Zum Hauptinhalt springen

Kantonsrat stimmt der Vereinheitlichung der Amtsantritte zu

Neugewählte Zürcher Ständeräte sollen künftig rechtzeitig zur ersten Session vereidigt sein und neue Gemeindevorstände sowie Mitglieder der Schulpflegen sollen kantonsweit am 1. Juli ihr Amt antreten. Dies hat der Zürcher Kantonsrat am Montag mit 138 zu 18 Stimmen bei zwei Enthaltungen entschieden.

Katharina Kull (FDP, Zollikon): «Für viele Einheitsgemeinden ist die jetzige Situation inakzeptabel». Der Kantonsrat folgte ihrer Ansicht mehrheitlich.
Katharina Kull (FDP, Zollikon): «Für viele Einheitsgemeinden ist die jetzige Situation inakzeptabel». Der Kantonsrat folgte ihrer Ansicht mehrheitlich.
Archiv / Reto Schneider

Künftig sollen Mitglieder von Gemeinderäten und Schulpflegen zur gleichen Zeit ihr Amt antreten, nämlich am 1. Juli. Bislang galt der Beginn des Schuljahres für die Schulpflegen als Stichtag. Gemeinderäte übernehmen ihr Amt, sobald die Mehrheit der Mitglieder eines Gemeindevorstands rechtskräftig gewählt sind. Ausgenommen sind Parlamentsgemeinden.

Mit der wachsenden Zahl von Einheitsgemeinden, bei denen ein Mitglied der Schulpflege auch Gemeinderat ist, führen die verschiedenen Antrittstermine zu personellen Überschneidungen.

Die Änderung des Gesetzes ist fällig, weil 2018 Erneuerungswahlen stattfinden. Die Anpassung betreffend Ständeräte ist unbestritten. Regierungsrätin Jacqueline Fehr (SP) sagte, wenn die Ständeräte bis zur ersten Session nicht vereidigt seien, fehlten ihre Stimmen bei der Bundesratswahl und sie könnten nicht bei der Verteilung der Kommissionssitze teilnehmen.

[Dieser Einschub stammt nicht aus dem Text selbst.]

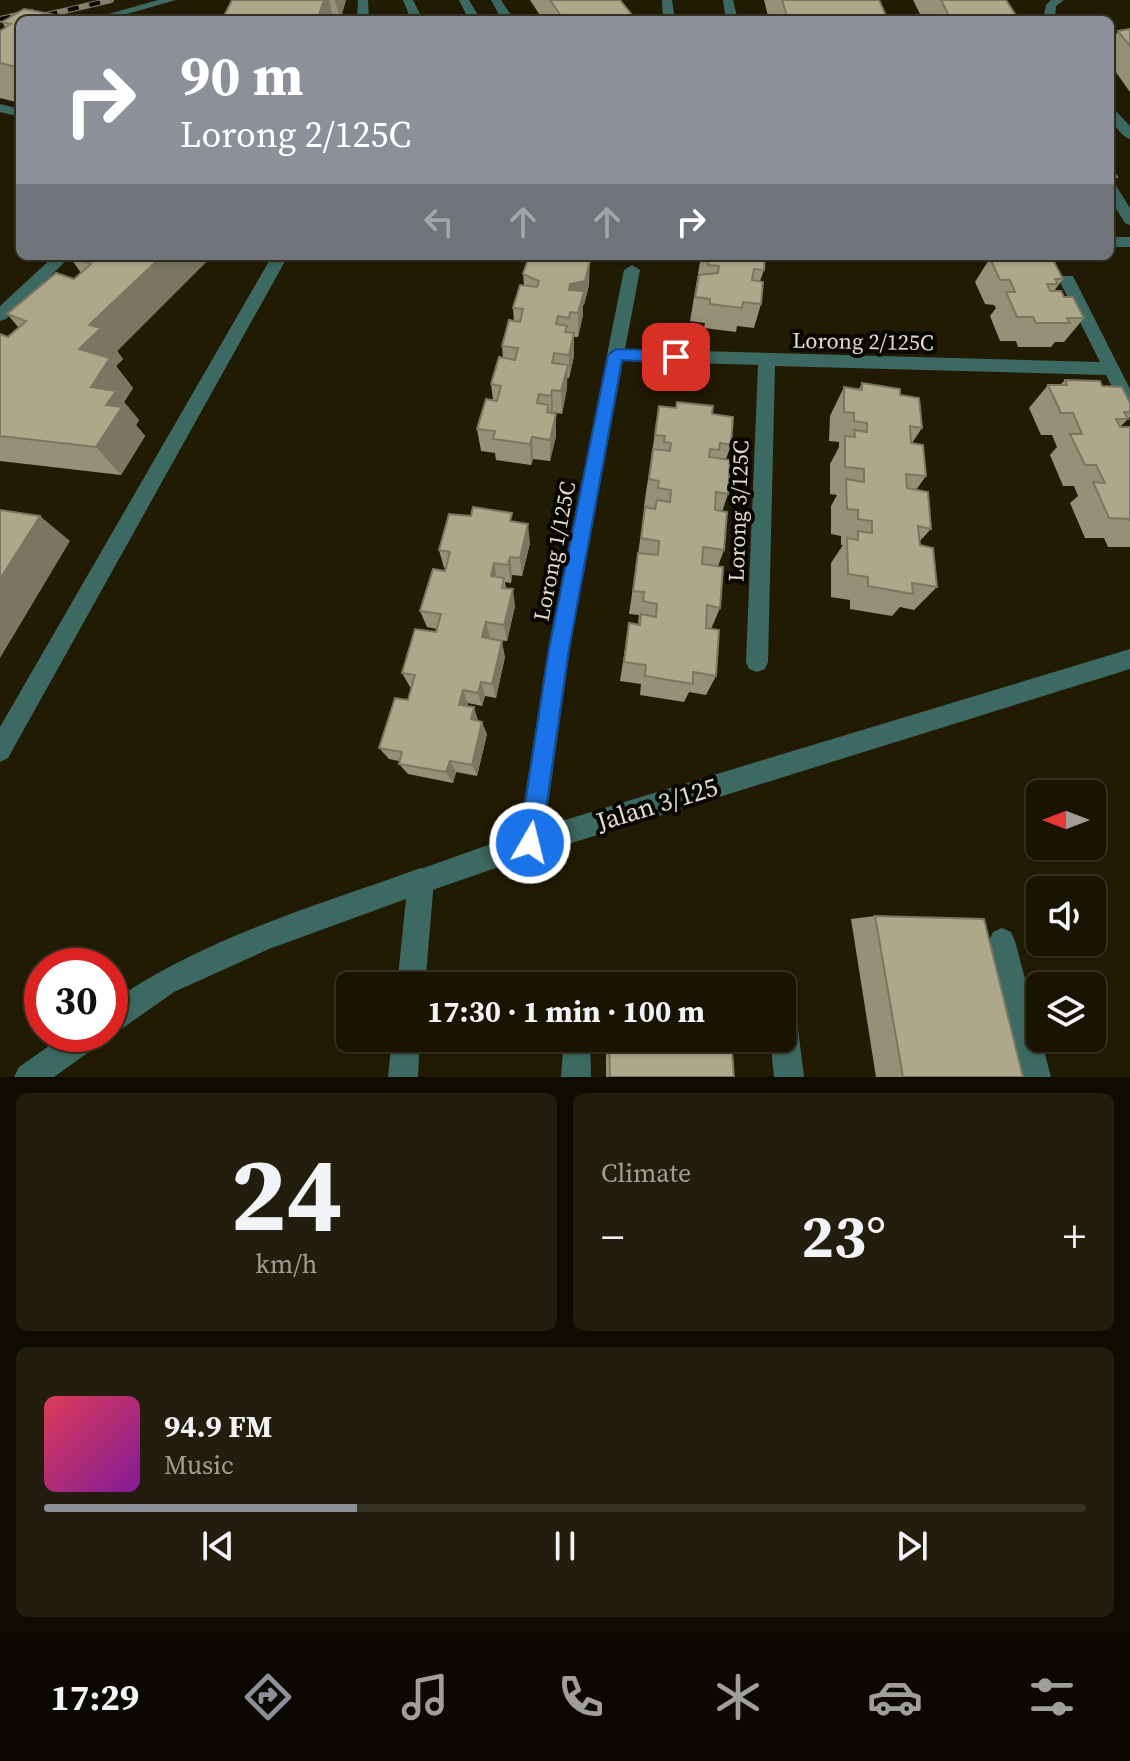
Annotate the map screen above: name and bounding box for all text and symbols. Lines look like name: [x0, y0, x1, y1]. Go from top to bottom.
text: 90 m: [180, 37, 303, 114]
icon: right: [48, 48, 152, 152]
text: Lorong 2/125C: [180, 110, 411, 159]
icon: left: [417, 200, 461, 244]
icon: ahead: [501, 200, 545, 244]
icon: ahead: [585, 200, 629, 244]
icon: right: [669, 200, 713, 244]
pin: [642, 323, 710, 391]
street label: Lorong 2/125C: [792, 325, 934, 357]
icon: arrive: [654, 335, 698, 379]
street label: Lorong 3/125C: [721, 440, 755, 582]
street label: Lorong 1/125C: [526, 479, 582, 623]
street label: Jalan 3/125: [591, 768, 722, 840]
north arrow: [1026, 780, 1106, 860]
map controls: [1026, 780, 1106, 1052]
position arrow: [488, 801, 572, 885]
button: sound: [1026, 876, 1106, 956]
speed limit sign: 30: [24, 948, 128, 1052]
button: layers: [1026, 972, 1106, 1052]
text: 17:30 · 1 min · 100 m: [427, 991, 705, 1032]
text: 24: [230, 1122, 343, 1265]
text: Climate: [601, 1155, 691, 1191]
text: 23°: [801, 1195, 886, 1277]
text: −: [601, 1206, 624, 1267]
text: +: [1063, 1206, 1086, 1267]
text: km/h: [256, 1246, 317, 1282]
text: 94.9 FM: [164, 1406, 272, 1447]
text: Music: [164, 1447, 234, 1483]
icon: previous: [196, 1524, 240, 1568]
icon: pause: [543, 1524, 587, 1568]
icon: next: [890, 1524, 934, 1568]
icon: directions: [240, 1669, 296, 1725]
icon: music: [397, 1669, 453, 1725]
icon: phone: [553, 1669, 609, 1725]
icon: climate: [710, 1669, 766, 1725]
icon: car: [867, 1669, 923, 1725]
icon: filters: [1024, 1669, 1080, 1725]
text: 17:29: [50, 1673, 139, 1722]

«Löst ein Problem, das keines ist»

Bei der Koordination der Amtsantritte von Gemeinderäten und Schulpflegern gehe es laut Fehr nicht «um wahnsinnig viel». Im gesamten Kantonsrat hatten die geplanten Änderungen viel Unterstützung.

Einzelne Widersprüche gab es. Philipp Kutter (CVP, Wädenswil) sagte: «Ich habe niemanden gefunden, dem der gleichzeitige Amtsantritt wichtig ist. Weil es kein Problem ist.»

Hanspeter Hugentobler (EVP, Pfäffikon), selbst Mitglied einer Schulbehörde, sagte: «Die Vorlage löst ein Problem, das keines war.» Ausserdem falle der Antrittstermin 1. Juli in die Zeit, da Schulbehörden sehr viel zu tun hätten. «Eine Amtsübergabe ist dann, als wolle man einen fahrenden Zug besteigen», sagte Hugentobler.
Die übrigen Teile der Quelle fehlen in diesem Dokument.